Tasks:
- a) List every place named by a proper name in the article below on India's economic reform. Give each one once.
- b) Answer from the article below on India's economic reform:
(i) Which Parliament member said "We are very hopeful"?
(ii) What population does the article give for India?
(iii) What has the slowdown in the Indian economy coincided with?
- c) In the article below on India's economic reform, reproduce word for word the stretch from "Indian Economy’s Reform" through "the nation’s capital.".

Indian Economy’s Reform Engine Stalls
At a recent economic conference here, one of India’s more self-confident politicians was touting the country’s bright business prospects to a group of foreigners when the electricity in the room failed.
Talking straight through the blackout, Parliament member Rajesh Pilot told the participants, “We are very hopeful.”
Power failures at five-star hotels are among this country’s least pressing economic problems, but the incident at the Taj Palace earlier this month underscored India’s halting march to economic liberalization, which affects everything from the price of rice in the most remote village to the flow of electricity in the nation’s capital.
Six years after this nation of 950 million embarked on a monumental effort to dismantle its socialist economy, the process has entered an uncertain time. The economy, after several years of impressive growth, has begun to slow. Relics of the Soviet-style system survive intact.
The slowdown in the Indian economy has coincided with the tailspin of the economies of East Asia. Although economists say India’s current troubles are largely home-grown, they say dithering by the country’s leaders could ensure that India misses an opportunity to set itself apart from the rest of Asia.

Given information:
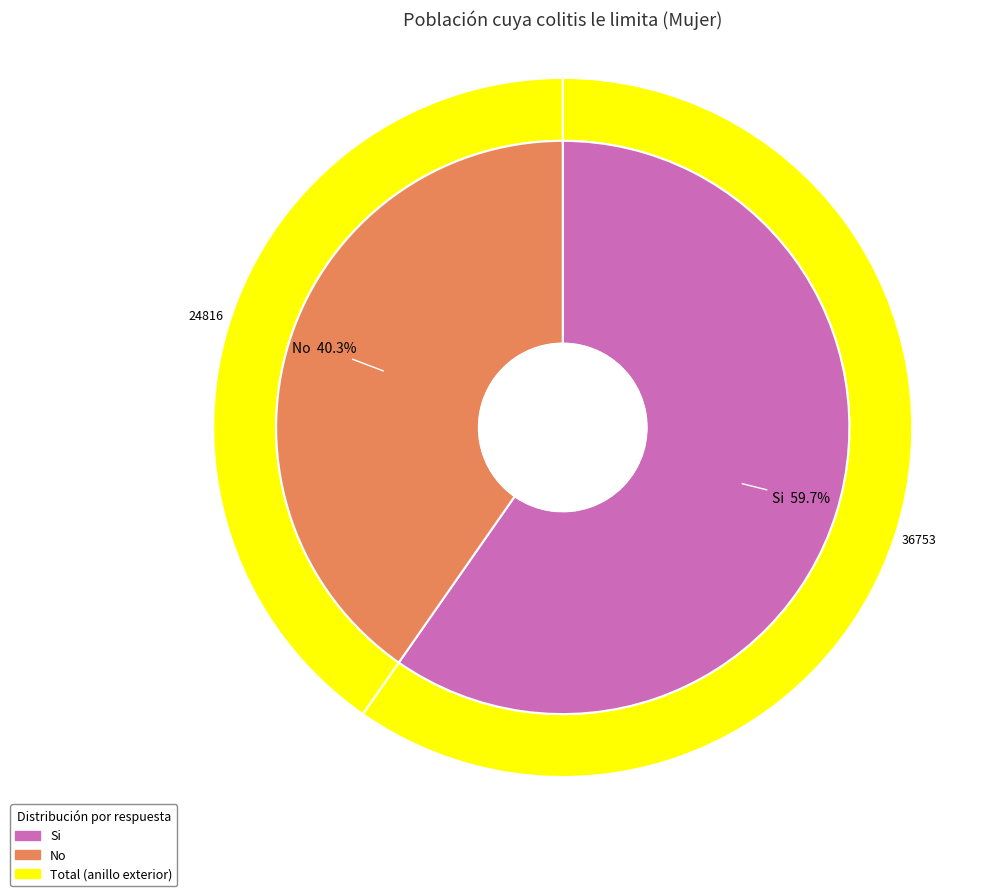

Is No the majority of the pie?

No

Numbered responses:
- a)
India
Taj Palace
East Asia
Asia

- b)
(i) Rajesh Pilot
(ii) 950 million
(iii) The tailspin of the economies of East Asia

- c)
Indian Economy’s Reform Engine Stalls
At a recent economic conference here, one of India’s more self-confident politicians was touting the country’s bright business prospects to a group of foreigners when the electricity in the room failed.
Talking straight through the blackout, Parliament member Rajesh Pilot told the participants, “We are very hopeful.”
Power failures at five-star hotels are among this country’s least pressing economic problems, but the incident at the Taj Palace earlier this month underscored India’s halting march to economic liberalization, which affects everything from the price of rice in the most remote village to the flow of electricity in the nation’s capital.